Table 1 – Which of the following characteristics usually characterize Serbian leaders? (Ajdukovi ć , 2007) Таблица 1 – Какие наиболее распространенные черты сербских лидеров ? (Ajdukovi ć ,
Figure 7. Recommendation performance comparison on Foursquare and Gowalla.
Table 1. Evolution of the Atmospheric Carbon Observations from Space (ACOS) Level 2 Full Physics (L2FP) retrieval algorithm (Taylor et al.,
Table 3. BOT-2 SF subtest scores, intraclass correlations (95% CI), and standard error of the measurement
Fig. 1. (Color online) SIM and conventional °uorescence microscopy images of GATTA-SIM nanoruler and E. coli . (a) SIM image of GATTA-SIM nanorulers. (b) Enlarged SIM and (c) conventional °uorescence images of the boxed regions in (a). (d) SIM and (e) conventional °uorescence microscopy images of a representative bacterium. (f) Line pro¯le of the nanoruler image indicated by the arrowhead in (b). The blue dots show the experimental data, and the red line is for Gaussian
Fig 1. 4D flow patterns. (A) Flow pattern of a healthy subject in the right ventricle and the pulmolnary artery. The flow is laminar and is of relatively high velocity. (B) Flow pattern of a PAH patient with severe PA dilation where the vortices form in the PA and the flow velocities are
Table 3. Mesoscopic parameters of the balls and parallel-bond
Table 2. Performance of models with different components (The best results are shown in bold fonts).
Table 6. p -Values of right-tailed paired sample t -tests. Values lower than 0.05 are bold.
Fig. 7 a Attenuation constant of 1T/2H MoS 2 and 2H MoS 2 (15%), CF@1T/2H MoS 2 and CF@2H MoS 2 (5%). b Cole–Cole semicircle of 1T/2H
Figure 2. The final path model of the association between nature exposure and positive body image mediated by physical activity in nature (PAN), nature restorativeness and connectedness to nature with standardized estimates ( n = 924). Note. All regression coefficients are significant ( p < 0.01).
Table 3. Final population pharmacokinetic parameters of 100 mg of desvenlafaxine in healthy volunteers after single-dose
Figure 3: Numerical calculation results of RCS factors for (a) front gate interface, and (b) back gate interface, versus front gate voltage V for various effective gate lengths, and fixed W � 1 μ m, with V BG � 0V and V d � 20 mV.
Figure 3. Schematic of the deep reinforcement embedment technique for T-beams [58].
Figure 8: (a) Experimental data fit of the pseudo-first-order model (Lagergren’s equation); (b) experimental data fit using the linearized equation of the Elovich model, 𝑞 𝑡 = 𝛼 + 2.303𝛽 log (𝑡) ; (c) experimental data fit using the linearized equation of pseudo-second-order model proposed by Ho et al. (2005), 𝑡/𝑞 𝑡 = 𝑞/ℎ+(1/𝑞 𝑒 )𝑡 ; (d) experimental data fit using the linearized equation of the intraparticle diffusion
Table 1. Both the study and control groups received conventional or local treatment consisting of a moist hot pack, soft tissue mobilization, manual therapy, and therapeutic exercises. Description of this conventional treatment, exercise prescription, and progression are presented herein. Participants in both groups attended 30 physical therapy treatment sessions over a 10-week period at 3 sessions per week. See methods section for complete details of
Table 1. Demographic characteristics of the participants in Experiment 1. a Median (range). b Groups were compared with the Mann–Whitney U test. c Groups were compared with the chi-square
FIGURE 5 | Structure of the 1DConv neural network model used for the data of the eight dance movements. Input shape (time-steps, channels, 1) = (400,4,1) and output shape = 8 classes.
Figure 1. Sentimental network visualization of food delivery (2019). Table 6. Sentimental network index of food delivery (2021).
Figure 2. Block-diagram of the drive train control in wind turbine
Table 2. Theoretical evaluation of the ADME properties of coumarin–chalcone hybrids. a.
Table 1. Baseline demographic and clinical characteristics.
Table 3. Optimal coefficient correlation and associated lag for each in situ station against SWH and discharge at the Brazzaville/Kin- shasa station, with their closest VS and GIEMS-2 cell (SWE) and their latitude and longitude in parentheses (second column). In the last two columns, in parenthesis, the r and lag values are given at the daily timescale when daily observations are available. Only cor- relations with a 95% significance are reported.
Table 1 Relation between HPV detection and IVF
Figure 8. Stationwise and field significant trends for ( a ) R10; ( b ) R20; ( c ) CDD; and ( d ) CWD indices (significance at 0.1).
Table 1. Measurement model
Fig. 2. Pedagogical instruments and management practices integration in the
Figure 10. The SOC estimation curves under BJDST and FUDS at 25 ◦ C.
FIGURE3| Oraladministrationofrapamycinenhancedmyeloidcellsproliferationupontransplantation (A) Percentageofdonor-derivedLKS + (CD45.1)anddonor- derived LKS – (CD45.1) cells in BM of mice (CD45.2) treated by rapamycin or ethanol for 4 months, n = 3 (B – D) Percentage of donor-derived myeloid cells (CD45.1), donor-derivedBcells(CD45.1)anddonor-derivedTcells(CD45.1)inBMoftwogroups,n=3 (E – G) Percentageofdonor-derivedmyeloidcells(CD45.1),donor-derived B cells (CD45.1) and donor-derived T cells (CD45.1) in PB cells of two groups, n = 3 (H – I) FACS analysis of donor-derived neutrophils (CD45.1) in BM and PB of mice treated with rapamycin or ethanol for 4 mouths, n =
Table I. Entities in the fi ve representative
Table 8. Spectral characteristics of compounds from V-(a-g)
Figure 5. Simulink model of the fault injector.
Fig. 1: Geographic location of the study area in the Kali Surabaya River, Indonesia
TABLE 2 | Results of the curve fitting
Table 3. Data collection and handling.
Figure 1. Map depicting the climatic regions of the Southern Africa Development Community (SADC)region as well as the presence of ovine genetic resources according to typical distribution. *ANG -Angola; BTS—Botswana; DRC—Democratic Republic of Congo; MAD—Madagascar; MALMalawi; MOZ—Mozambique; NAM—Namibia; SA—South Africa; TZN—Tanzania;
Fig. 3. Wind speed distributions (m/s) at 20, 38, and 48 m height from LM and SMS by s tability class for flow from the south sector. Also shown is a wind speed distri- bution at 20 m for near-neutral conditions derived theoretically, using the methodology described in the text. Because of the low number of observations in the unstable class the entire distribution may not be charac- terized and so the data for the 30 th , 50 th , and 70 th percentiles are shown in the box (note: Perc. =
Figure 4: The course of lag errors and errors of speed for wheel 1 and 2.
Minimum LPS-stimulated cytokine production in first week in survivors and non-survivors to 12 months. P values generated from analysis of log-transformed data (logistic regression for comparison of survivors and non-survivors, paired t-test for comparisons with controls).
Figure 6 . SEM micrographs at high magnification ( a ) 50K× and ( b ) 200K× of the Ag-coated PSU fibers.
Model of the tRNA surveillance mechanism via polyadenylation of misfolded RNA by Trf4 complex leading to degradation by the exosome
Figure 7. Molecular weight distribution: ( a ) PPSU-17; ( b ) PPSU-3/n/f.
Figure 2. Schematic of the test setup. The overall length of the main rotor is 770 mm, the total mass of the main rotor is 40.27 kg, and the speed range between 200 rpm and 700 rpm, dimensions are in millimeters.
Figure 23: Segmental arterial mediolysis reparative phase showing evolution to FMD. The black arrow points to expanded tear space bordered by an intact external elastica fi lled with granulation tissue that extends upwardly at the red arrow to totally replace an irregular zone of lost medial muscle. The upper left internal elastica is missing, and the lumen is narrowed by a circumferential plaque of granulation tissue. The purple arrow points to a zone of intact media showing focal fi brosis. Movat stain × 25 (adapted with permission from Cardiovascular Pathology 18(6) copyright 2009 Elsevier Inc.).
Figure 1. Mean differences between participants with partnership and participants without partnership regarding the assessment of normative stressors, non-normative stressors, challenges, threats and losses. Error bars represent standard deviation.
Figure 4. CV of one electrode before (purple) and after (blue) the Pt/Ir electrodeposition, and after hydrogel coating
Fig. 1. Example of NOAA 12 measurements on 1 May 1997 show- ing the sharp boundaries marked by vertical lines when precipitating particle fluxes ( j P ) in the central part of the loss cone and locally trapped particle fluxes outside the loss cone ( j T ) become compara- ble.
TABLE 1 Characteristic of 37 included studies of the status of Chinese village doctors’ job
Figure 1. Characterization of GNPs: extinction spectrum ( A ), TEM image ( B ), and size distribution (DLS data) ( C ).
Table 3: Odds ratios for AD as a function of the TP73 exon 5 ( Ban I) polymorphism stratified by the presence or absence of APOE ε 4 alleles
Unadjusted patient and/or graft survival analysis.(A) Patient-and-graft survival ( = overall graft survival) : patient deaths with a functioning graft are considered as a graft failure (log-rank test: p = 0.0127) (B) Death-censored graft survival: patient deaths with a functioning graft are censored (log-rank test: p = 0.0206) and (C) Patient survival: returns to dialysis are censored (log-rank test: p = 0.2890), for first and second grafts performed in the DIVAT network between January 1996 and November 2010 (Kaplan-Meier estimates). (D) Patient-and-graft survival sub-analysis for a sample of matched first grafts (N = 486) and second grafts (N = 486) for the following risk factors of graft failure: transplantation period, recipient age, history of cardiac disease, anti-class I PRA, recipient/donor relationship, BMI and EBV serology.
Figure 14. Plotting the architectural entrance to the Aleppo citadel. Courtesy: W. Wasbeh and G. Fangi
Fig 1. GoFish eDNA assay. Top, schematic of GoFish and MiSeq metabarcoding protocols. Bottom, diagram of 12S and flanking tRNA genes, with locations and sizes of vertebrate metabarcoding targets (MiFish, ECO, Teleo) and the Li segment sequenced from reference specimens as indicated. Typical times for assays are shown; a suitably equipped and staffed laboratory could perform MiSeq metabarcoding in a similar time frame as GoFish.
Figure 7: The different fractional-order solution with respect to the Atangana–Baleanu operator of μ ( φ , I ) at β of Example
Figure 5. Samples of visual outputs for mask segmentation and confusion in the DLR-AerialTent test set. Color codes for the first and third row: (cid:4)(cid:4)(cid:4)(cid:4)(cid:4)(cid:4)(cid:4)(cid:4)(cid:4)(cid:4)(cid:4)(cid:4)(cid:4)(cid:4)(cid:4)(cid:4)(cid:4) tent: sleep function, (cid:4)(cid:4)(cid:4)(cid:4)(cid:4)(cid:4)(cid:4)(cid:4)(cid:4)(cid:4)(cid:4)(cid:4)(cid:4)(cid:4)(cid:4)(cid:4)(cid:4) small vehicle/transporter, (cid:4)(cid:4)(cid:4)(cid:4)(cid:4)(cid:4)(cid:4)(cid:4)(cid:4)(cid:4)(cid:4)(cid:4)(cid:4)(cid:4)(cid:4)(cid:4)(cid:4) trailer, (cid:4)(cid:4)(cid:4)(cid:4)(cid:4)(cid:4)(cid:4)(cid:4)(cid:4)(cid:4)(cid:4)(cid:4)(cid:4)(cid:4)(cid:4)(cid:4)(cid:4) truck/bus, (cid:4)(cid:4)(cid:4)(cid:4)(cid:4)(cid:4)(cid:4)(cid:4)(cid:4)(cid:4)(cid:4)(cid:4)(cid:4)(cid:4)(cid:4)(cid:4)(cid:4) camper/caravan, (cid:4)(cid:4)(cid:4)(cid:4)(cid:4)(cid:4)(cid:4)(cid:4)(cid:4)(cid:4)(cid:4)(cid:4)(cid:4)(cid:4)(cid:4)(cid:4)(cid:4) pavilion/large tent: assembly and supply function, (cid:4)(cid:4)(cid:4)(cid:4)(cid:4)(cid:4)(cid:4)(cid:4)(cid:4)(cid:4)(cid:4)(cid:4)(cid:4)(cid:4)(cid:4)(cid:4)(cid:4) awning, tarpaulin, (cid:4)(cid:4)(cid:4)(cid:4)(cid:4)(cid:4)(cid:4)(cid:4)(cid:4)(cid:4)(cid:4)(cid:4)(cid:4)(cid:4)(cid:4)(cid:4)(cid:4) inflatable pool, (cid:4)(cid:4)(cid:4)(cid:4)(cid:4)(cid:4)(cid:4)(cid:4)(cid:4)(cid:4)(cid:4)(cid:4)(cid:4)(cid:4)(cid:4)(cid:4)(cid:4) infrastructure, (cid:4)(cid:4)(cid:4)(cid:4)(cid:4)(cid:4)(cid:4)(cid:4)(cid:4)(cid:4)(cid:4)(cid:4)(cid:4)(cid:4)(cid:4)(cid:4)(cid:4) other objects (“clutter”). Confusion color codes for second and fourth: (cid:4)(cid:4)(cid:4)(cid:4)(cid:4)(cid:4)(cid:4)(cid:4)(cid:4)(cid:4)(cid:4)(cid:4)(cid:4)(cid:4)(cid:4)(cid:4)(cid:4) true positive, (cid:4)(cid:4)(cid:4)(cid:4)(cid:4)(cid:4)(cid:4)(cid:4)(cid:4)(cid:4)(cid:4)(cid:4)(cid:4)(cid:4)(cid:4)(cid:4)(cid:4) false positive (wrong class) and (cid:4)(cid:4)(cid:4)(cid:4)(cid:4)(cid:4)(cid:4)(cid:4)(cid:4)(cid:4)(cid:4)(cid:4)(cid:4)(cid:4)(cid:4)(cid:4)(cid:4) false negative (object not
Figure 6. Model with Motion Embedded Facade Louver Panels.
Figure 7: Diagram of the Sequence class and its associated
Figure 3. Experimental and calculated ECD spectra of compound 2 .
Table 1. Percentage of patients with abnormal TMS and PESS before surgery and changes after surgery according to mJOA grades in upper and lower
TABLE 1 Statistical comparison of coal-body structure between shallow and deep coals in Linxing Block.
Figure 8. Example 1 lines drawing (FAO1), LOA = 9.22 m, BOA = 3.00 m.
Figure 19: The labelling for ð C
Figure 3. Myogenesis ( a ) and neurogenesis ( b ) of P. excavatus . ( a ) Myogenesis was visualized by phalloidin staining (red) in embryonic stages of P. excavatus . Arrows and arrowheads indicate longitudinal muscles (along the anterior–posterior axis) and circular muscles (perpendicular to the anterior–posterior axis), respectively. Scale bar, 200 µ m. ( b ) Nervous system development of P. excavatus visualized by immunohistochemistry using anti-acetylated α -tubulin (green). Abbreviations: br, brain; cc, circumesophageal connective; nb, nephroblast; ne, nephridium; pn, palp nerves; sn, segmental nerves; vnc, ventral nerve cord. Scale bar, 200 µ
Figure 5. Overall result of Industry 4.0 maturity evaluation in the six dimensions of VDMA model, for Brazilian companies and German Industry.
════
#### ACTIVITY:
Keep both end lines and retype everything in the records above from the line containing "Figure 4. CV" through the line containing "Figure 1. Characterization", exactly, with nothing else.

#### ANSWER TO THIS PROBLEM:
Figure 4. CV of one electrode before (purple) and after (blue) the Pt/Ir electrodeposition, and after hydrogel coating
Fig. 1. Example of NOAA 12 measurements on 1 May 1997 show- ing the sharp boundaries marked by vertical lines when precipitating particle fluxes ( j P ) in the central part of the loss cone and locally trapped particle fluxes outside the loss cone ( j T ) become compara- ble.
TABLE 1 Characteristic of 37 included studies of the status of Chinese village doctors’ job
Figure 1. Characterization of GNPs: extinction spectrum ( A ), TEM image ( B ), and size distribution (DLS data) ( C ).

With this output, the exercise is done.